En décembre 1935, après une nouvelle crise ministérielle, le Président de la République décida de dissoudre les Cortès. De nouvelles élections furent fixées au 16 février 1936.

Le programme du Front populaire

Le programme avec lequel le Front populaire aborda ces élections avait été signé par deux partis bourgeois, la Gauche républicaine d'Azaña et l'Union républicaine de Martinez Barrio, ainsi que le Parti Communiste, le Parti Socialiste, les Jeunesses Socialistes, l'UGT, et... le POUM qui argua de l'amnistie promise et du fait que la loi électorale ne lui permettrait pas d'avoir des députés s'il se présentait seul.
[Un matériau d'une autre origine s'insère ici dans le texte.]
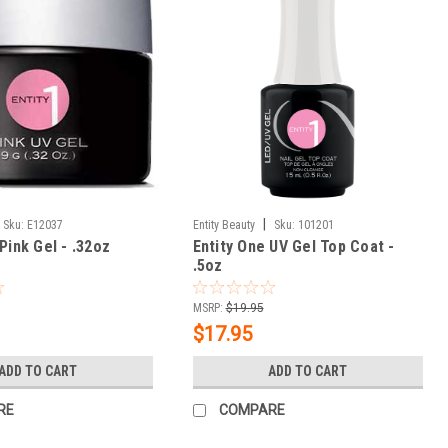
|
Sku:
E12037
Entity Beauty
Sku:
101201
Pink Gel - .32oz
Entity One UV Gel Top Coat -
.5oz
MSRP:
$19.95
$17.95
ADD TO CART
ADD TO CART
RE
COMPARE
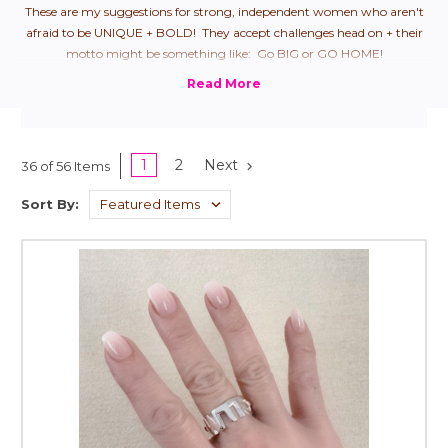
These are my suggestions for strong, independent women who aren't
afraid to be UNIQUE + BOLD! They accept challenges head on + their
motto might be something like: Go BIG or GO HOME!
1
2
Next
36 of 56 Items
Sort By:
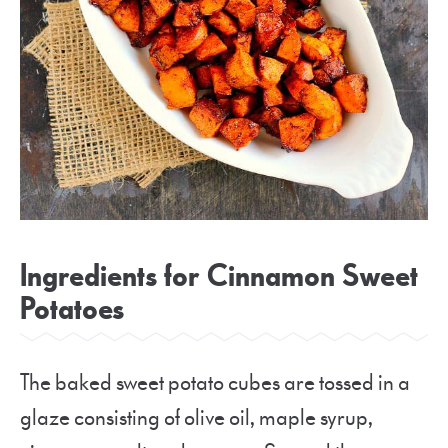
Ingredients for Cinnamon Sweet
Potatoes
The baked sweet potato cubes are tossed in a
glaze consisting of olive oil, maple syrup,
Ce programme ne reprenait aucune des revendications essentielles des travailleurs. Les républicains avaient fait inscrire qu'ils n'acceptaient pas "le principe de la nationalisation des terres ni leur remise gratuite aux paysans". Pas de réforme agraire donc, rien qui touche à la puissance des propriétaires fonciers, à celle de l'église, au pouvoir des militaires, à tous les traits féodaux de le société.

La seule concession qui y figurait était la promesse d'une amnistie pour tous les emprisonnés de 1934.

Les partis signataires s'engageaient en cas de victoire électorale à soutenir le gouvernement issu des élections.

Aucune organisation ouvrière ne mit en garde la classe ouvrière contre ce qu'était le Front populaire et ce qu'il pouvait lui réserver : une politique anti-ouvrière pour démontrer à la bourgeoisie qu'elle pouvait se passer du fascisme. Aucune n'affirma la nécessité pour la classe ouvrière de se préparer à prendre elle-même le pouvoir.

La CNT ne signa pas l'accord de Front populaire, il est vrai, mais elle ne lui opposa aucune alternative. Pour la première fois, elle n'appela pas à l'abstention, sous prétexte de ne pas empêcher l'amnistie des prisonniers de 1934, mais comme elle ne proposa pas de candidatures ouvrières avec un autre programme, elle laissa les travailleurs voter pour les candidats du Front populaire.